Wood burning stove


Recent government data has revealed that a surge in harmful emissions from wood-burning stoves has largely offset falls in road particle pollution.

Between 2012 and 2022, emissions of PM2.5 and PM10 from domestic combustion, particularly from heating homes with solid fuel like wood, rose by 19%. This rise contradicted strides made in adopting cleaner transportation and energy production methods.

Government statisticians said this “reflects the greater popularity of solid fuel appliances in the home such as wood-burning stoves”.

Despite their environmental repercussions, wood-burning stoves have enjoyed a surge in popularity, partly due to their cozy aesthetic, which has become increasingly fashionable. Sales spiked by 67% in the final quarter of 2022 compared to the previous year, with an estimated 1.5 million UK households now equipped with one.

PM2.5 particles, with a diameter of less than 2.5 micrometers, pose a significant health threat as they can penetrate deep into the human lung. Research indicates their association with various health issues, including heart and lung diseases, diabetes, cancer, compromised brain function, and premature births.

Europe witnesses over 400,000 premature deaths annually due to PM2.5 exposure. Even “eco-design” wood-burning stoves, as revealed by a study from Prof Chris Whitty, England’s chief medical officer, emit 450 times more toxic air pollution than gas central heating, while older, now banned stoves emitted a staggering 3,700 times more.

Dr Gary Fuller, an air pollution scientist at Imperial College London, said: “Smoke from home fires feels like a problem from a Dickens novel but the rising popularity of solid fuel heating is slowing progress in cleaning our air and undermining the major investments in reducing air pollution from traffic and industry.

“Government advice is framed around burning the right fuels, such as dry wood, and manufacturers are encouraging the sale of less polluting stoves to solve the problem but we need to be clear in our messages: any use of solid fuel is the most polluting way to heat your home.

“The latest update from Defra points to successes in some areas but also that some sources of air pollution are being overlooked. These include burning solid fuels at home and also air pollution from farming.

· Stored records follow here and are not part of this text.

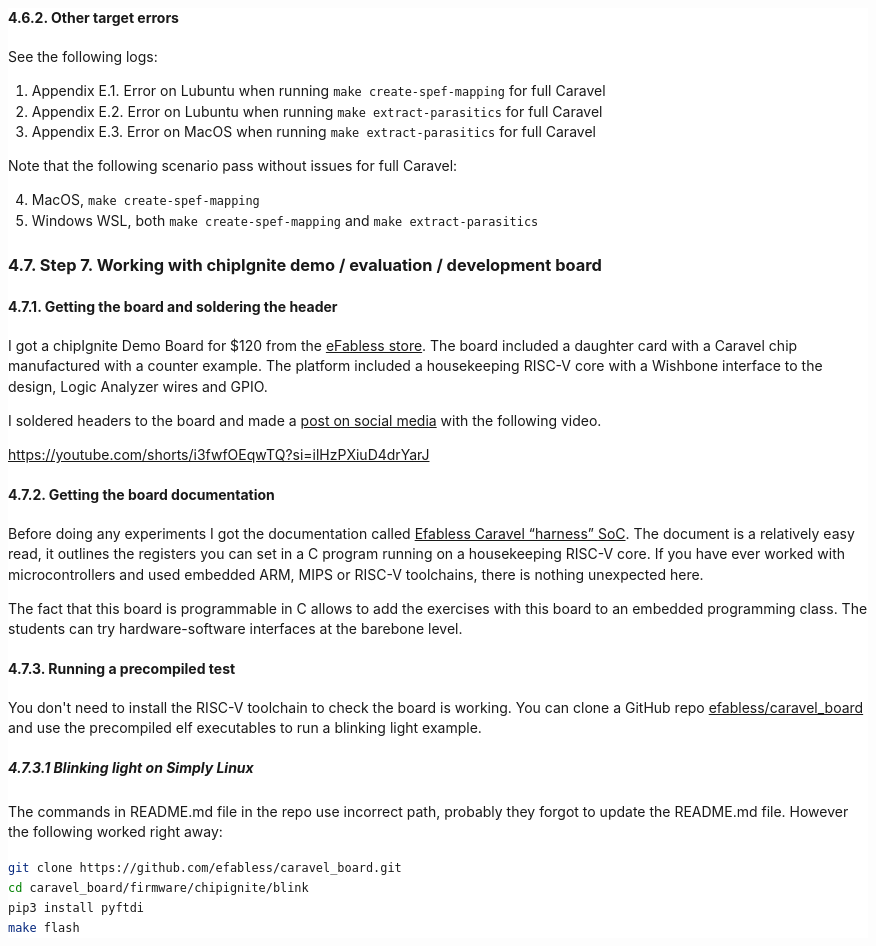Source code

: #### 4.6.2. Other target errors

See the following logs:

1. Appendix E.1. Error on Lubuntu when running `make create-spef-mapping` for full Caravel
2. Appendix E.2. Error on Lubuntu when running `make extract-parasitics` for full Caravel
3. Appendix E.3. Error on MacOS when running `make extract-parasitics` for full Caravel

Note that the following scenario pass without issues for full Caravel:

4. MacOS, `make create-spef-mapping`
5. Windows WSL, both `make create-spef-mapping` and `make extract-parasitics`

### 4.7. Step 7. Working with chipIgnite demo / evaluation / development board

#### 4.7.1. Getting the board and soldering the header

I got a chipIgnite Demo Board for $120 from the [eFabless store](https://store.efabless.com/products/chipignite-demo-board). The board included a daughter card with a Caravel chip manufactured with a counter example.  The platform included a housekeeping RISC-V core with a Wishbone interface to the design, Logic Analyzer wires and GPIO.

I soldered headers to the board and made a [post on social media](https://www.linkedin.com/feed/update/urn:li:activity:7282395612354945025/) with the following video.

https://youtube.com/shorts/i3fwfOEqwTQ?si=ilHzPXiuD4drYarJ

#### 4.7.2. Getting the board documentation

Before doing any experiments I got the documentation called [Efabless Caravel “harness” SoC](https://caravel-harness.readthedocs.io/en/latest/index.html).
The document is a relatively easy read, it outlines the registers you can set in a C program running on a housekeeping RISC-V core.
If you have ever worked with microcontrollers and used embedded ARM, MIPS or RISC-V toolchains, there is nothing unexpected here.

The fact that this board is programmable in C allows to add the exercises with this board to an embedded programming class.
The students can try hardware-software interfaces at the barebone level.

#### 4.7.3. Running a precompiled test

You don't need to install the RISC-V toolchain to check the board is working.
You can clone a GitHub repo [efabless/caravel_board](https://github.com/efabless/caravel_board)
and use the precompiled elf executables to run a blinking light example.

##### 4.7.3.1 Blinking light on Simply Linux

The commands in README.md file in the repo use incorrect path, probably they forgot to update the README.md file.
However the following worked right away:

```bash
git clone https://github.com/efabless/caravel_board.git
cd caravel_board/firmware/chipignite/blink
pip3 install pyftdi
make flash
```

Ammonia lost from fertiliser and manure is polluting both our air and our rivers. There is a big opportunity to work with farmers to improve our environment and our health but they are rarely at the table when we talk about air pollution solutions.”

Home emissions contribute significantly to PM2.5 levels, with domestic wood combustion accounting for 22% of these emissions. Furthermore, industrial biomass combustion, notably exemplified by subsidies to the Drax power plant for burning trees for electricity, adds to this concerning trend.